Tax Refund Scheme Doesn’t Pay

Charlene L. Saucier, 37, of Sacramento, Calif., was sentenced to 18 months in prison for her role in a scheme to submit fraudulent tax returns to the IRS seeking refunds. Saucier was also ordered to pay $2,273 in restitution to the IRS.

Saucier’s former husband, Tavoris Timane Saucier, 28, of North Highlands, Calif., was previously sentenced to five months in prison and three years of supervised release in connection with the same scheme.
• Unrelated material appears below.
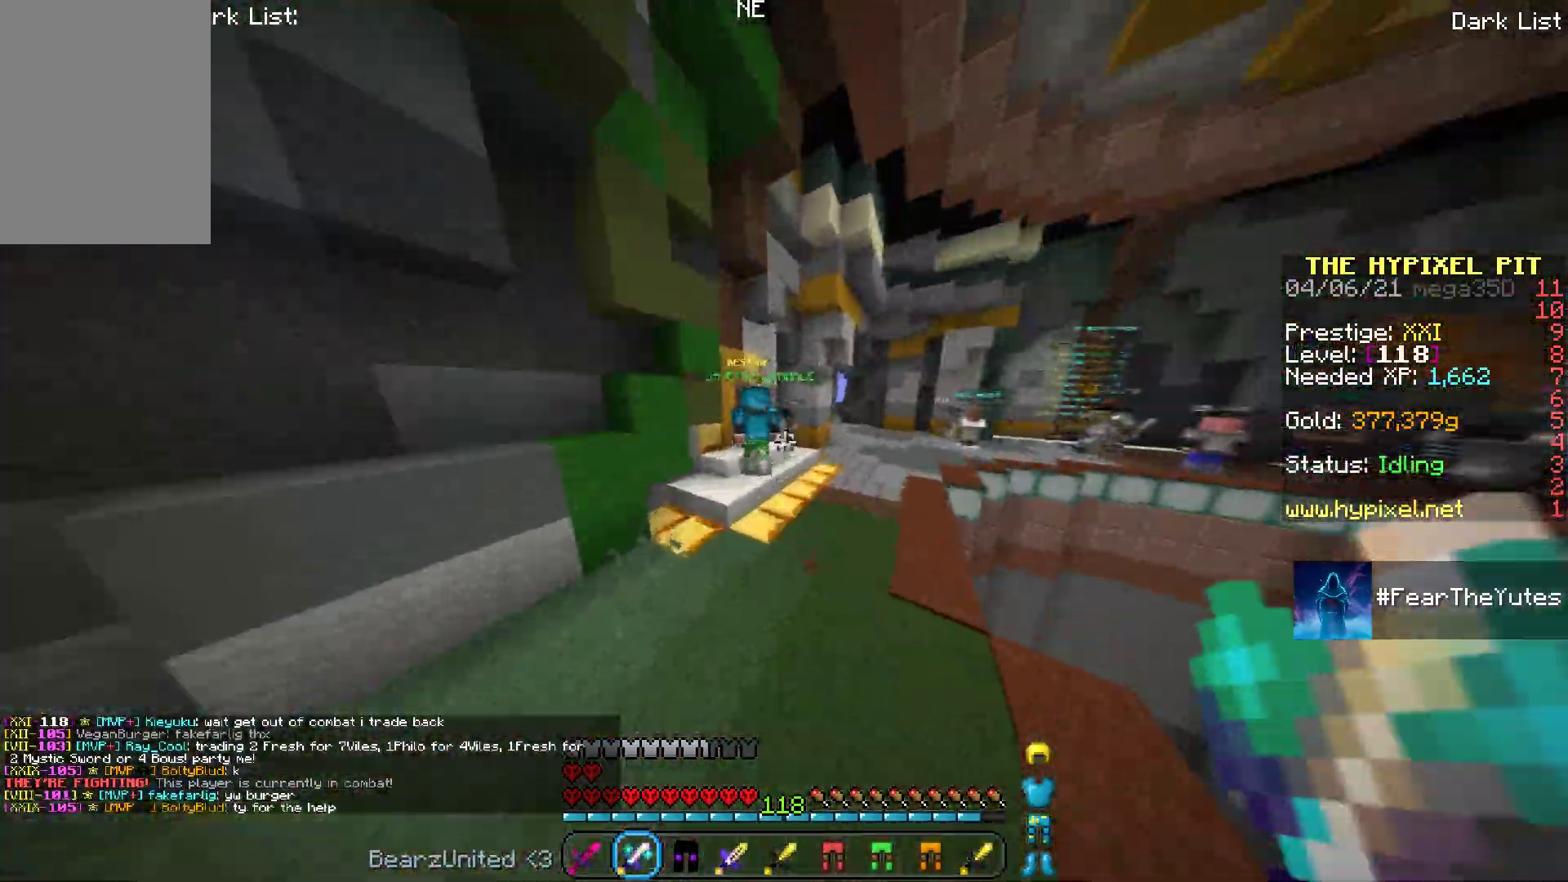
{"keys": ["a", "d", "space", "w"], "mouse": [], "events": [[133, "a", "up"], [150, "a", "down"], [400, "a", "up"], [417, "a", "down"]]}
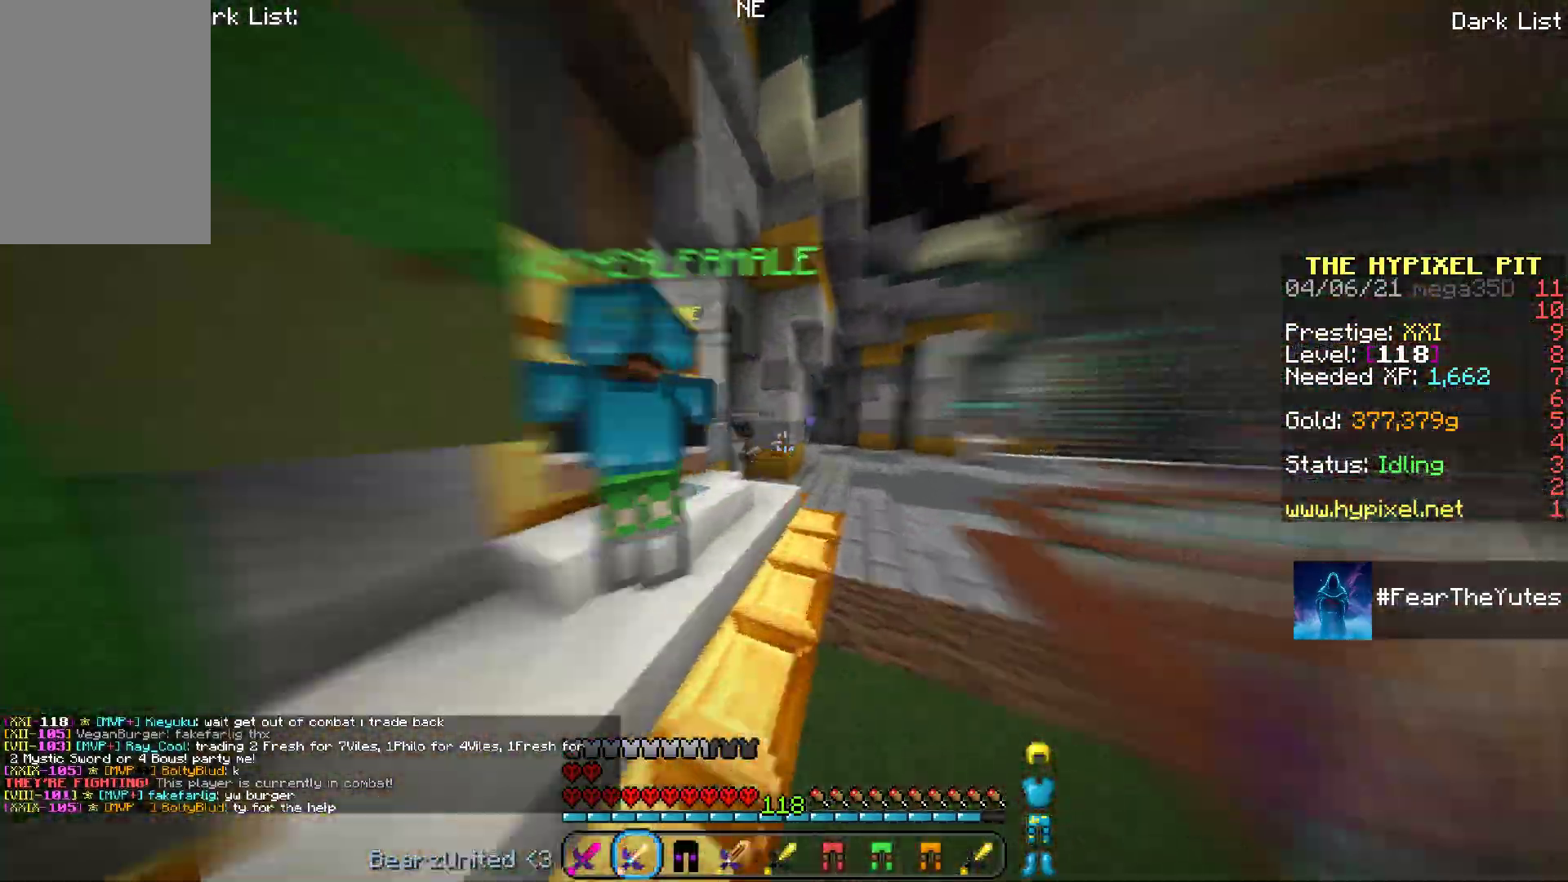
{"keys": ["a", "d", "space", "w"], "mouse": [], "events": [[117, "a", "up"], [150, "a", "down"], [367, "a", "up"], [383, "a", "down"]]}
According to Asst. U.S. Attys. Camil A. Skipper and Benjamin B. Wagner, Charlene Saucier admitted in her guilty plea that, in 2004 and 2005, the Sauciers recruited individuals willing to submit fraudulent tax returns to the IRS and that she prepared tax returns for at least two such individuals using false income and dependent information so that they appeared to qualify for refunds under the Earned Income Credit (EIC) provisions of the tax code. She and her former husband had agreed to split with those individuals any refunds issued by the IRS as a result of the false claims.

In 2000, Charlene Saucier pleaded guilty in Sacramento federal court to a nearly identical phony tax return scheme in which she admitted to preparing false tax returns seeking EIC refunds. She served a one-year sentence in that case.